Records drawn from a dataset:
§ §

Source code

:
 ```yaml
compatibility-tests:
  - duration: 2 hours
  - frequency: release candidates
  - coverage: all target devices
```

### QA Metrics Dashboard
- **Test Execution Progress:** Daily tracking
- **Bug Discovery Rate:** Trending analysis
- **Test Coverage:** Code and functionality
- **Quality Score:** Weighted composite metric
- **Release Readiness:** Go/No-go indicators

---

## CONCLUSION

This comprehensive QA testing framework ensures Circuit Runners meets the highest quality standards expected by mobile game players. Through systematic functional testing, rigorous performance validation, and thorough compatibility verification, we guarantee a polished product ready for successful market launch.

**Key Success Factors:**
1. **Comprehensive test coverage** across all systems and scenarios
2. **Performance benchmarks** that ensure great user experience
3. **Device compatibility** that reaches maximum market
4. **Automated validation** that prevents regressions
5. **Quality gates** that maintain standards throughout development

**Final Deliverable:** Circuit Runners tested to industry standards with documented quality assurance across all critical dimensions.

§ §

▶ **PROBLEM**
Only the count is wanted. Find the lines of the records that include the word "across" and state how many.

▶ **RESULT FOR THIS EXERCISE**
2